He hadn't been able to see them before.
Now he could.
Everyone in the wizarding world knew the rule. Only people who had witnessed death could see Thestrals.
That wasn't the part Regulus cared about.
It was the why.
Why death?
Thestrals were strange creatures. They could fly through storms, punch through magical obstacles, and according to some accounts, slip through warped folds of space for brief moments. They were built for bad places, bad weather, bad endings.
So what did that mean?
That only people who had faced death were fit to see that kind of creature?
Or that death itself was a threshold, and anyone who truly encountered it gained the ability to notice things everyone else remained blind to?
Regulus sat with the thought.
To witness death. To accept it. To understand it.
Maybe that was the point. Death was the final boundary, the wall life could not cross.
But if merely seeing it changed your perspective, if watching a life go from present to gone could alter the way you perceived the world, then maybe the boundary wasn't quite as absolute as people liked to pretend.
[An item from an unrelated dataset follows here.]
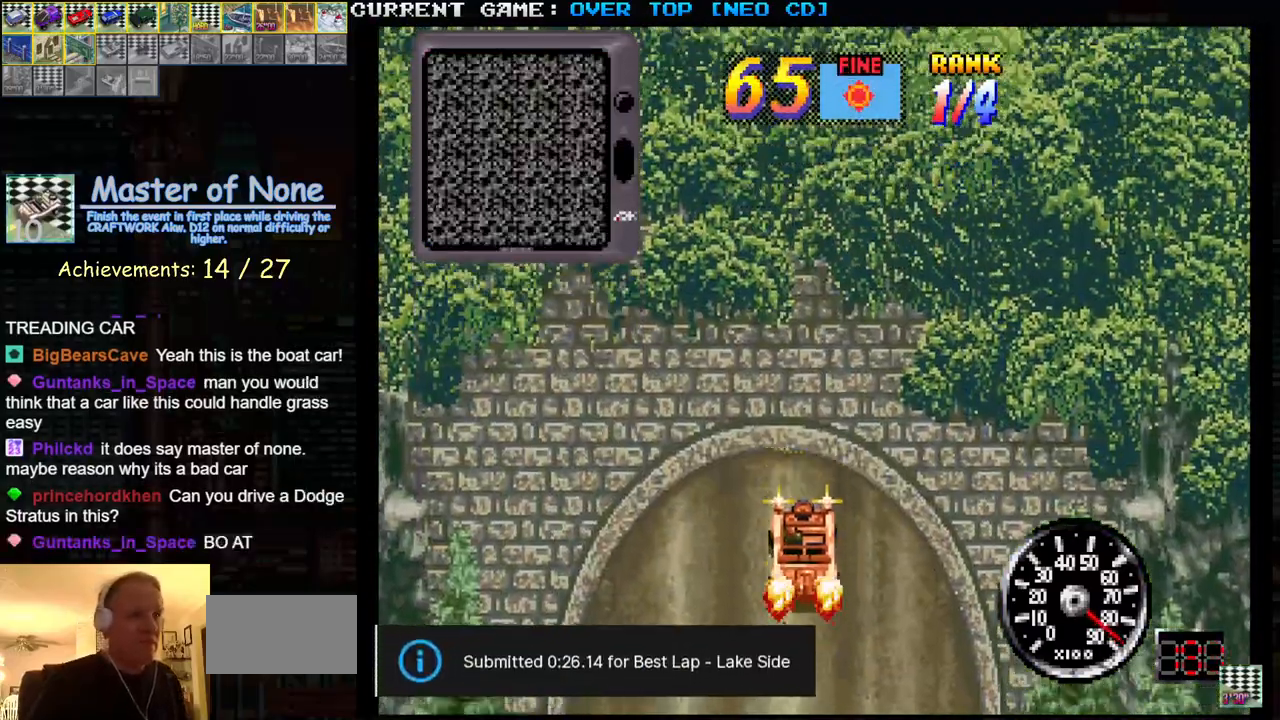
{"buttons": ["SQUARE"], "left_stick": "center", "events": [[17, "R1", "down"], [50, "R1", "up"], [117, "R1", "down"], [217, "R1", "up"], [283, "R1", "down"], [367, "R1", "up"], [417, "R1", "down"], [500, "R1", "up"]]}
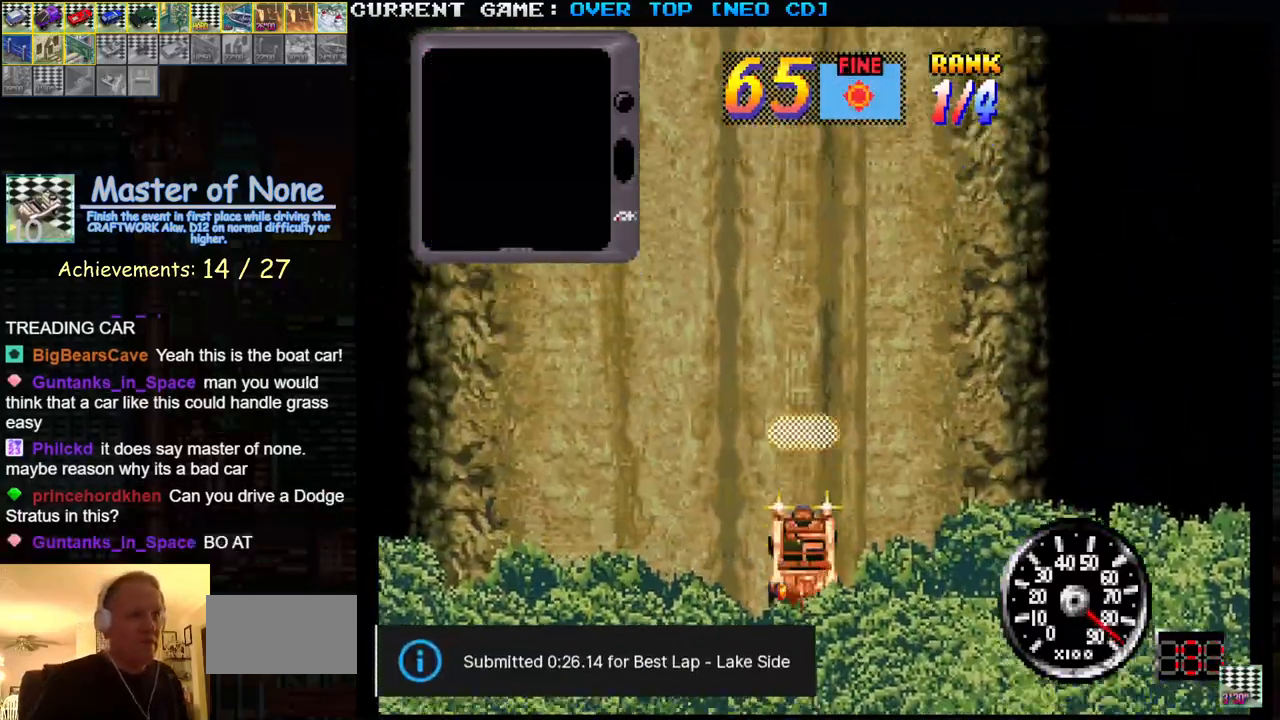
{"buttons": ["SQUARE"], "left_stick": "center", "events": [[100, "R1", "down"], [183, "R1", "up"]]}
Maybe that was what Thestrals represented.
You saw death, and afterward, you saw more than other people did.
So what came next?
Witness death. Accept death. Understand death. Transcend it.
If death stopped being a limit, what else would become visible?
A bit of French surfaced in his mind.
Vol de mort.
Flight from death.
Rearranged, it became Voldemort.
Regulus dragged his thoughts back before they went too far down that road. Maybe Voldemort really did have an answer buried in there somewhere, but asking was out of the question.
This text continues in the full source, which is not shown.